While Rudy and Alicia are stunned at the sheer stupidity of the movie they're stuck in, Castillo and his zombie minions capture them. We get a brief Villainous Gloating speech in which Castillo rambles about how he'll use their body parts to extend his own life. And then, because he's just That Kind of Villain, he tells Alicia, "I just want your flesh," as he sticks out his tongue and licks her cheek. It's like watching Malkovich at his finest.
Eventually the kids break free, grab a grenade, and lob it behind them as then escape through a door leading out of the tunnels. And just as naturally, the explosion doesn't kill Castillo. He chases after the kids, and after an awful sword fight, stabs Alicia through the chest before Rudy decapitates him with an axe. But decapitation won't keep an evil Spanish priest down! Castillo's headless body starts to strangle Rudy, but Alicia gets up and squishes Castillo's head, uttering an Arnie-esque, "game over, fucker," before falling back to the ground.
As Rudy hovers over his once and future love, we fade to black, and then into the sight of helicopters landing on the island. Two special agents do absolutely nothing to help Rudy and Alicia (hobbling and leaning on Rudy for support), but we do get two ZOMG Twists!
First, they ask Rudy his name, and it turns out to be Rudolph Curien! Roy Curien, of course, is the mad scientist in the first HotD arcade game. Wow! What a shocking twist! That no one will care about!

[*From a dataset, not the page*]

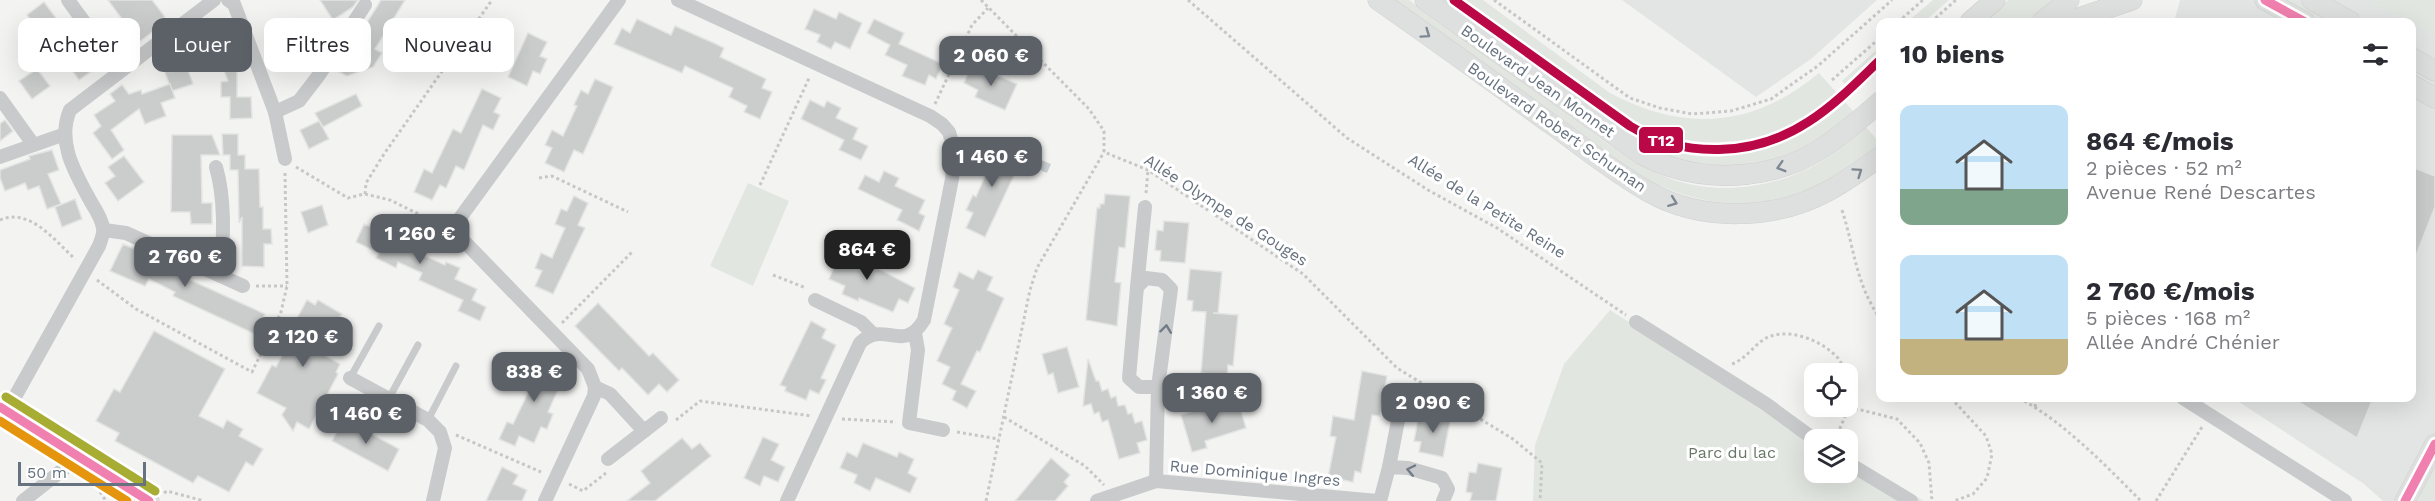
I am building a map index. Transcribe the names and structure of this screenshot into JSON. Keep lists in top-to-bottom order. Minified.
{"streets":{"main road":["Boulevard Jean Monnet","Boulevard Robert Schuman"],"street":["Rue Dominique Ingres"],"path":["Allée de la Petite Reine","Allée Olympe de Gouges"]},"one_way":["Boulevard Jean Monnet","Boulevard Robert Schuman"],"parks":["Parc du lac"],"lines":["transit line T12"],"scale_bar":"50 m","page":{"chip":["Acheter","Louer","Filtres","Nouveau"],"heading":"10 biens","price":["2 060 €","1 460 €","1 260 €","864 €","2 760 €","2 120 €","838 €","1 360 €","2 090 €","1 460 €"],"list":[{"name":"864 €/mois","note":"2 pièces · 52 m² · Avenue René Descartes"},{"name":"2 760 €/mois","note":"5 pièces · 168 m² · Allée André Chénier"}],"scale":"50 m"}}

But that's nothing. As the movie fades to black one more time, we get more of Rudy's emotionless narration. After bemoaning the loss of his friends, he talks about Alicia: "Whatever she is now. Whatever I've created." Yes, he's turned his girlfriend into a zombie! Holy necrophilia, Batman!
This is, to date, the only Uwe Boll film I've watched more than once. It's gloriously, fantastically wretched. Sure, it's got the bad acting and awful screenplay, but it's also got that amazing mid-movie action sequence, one of those rare times when Boll clearly stamps a film with his unique artistic vision. It deserves to be taught in film school as a shining example of what not to do, but it also deserves a full MST3K treatment (or Cinematic Titanic/RiffTrax, as it were), as well as late-night screenings at sci-fi conventions. With lots of alcohol.
*Who might or might not deserve what's going to happen to her.
**It's actually called "Isla del morte." And no one thinks there's anything wrong with hosting a rave there.
***Yes, you get to see Erica's durances, if you know what I mean. And by "durances," I mean breasts, and not what the word actually means.
****Of the Dead.
*****By "chomped," I certainly don't want to imply that there's arterial blood spray or gore. For a zombie movie, this is about as gore-free as you get, as Boll's budget clearly had limits.
******As you probably figured out from the previous footnote, almost every zombie scene in this movie is filmed with the sole intent of saving money. Silhouettes are cheaper than actors in makeup, of course.
*******And indeed, if we assume he means "Cesar," this movie is every bit as believable and scary as Skidoo.
********Although there really aren't. I mean, both of them will be dead before the next ten minutes are up. And they die un-nookied. It's kind of tragic.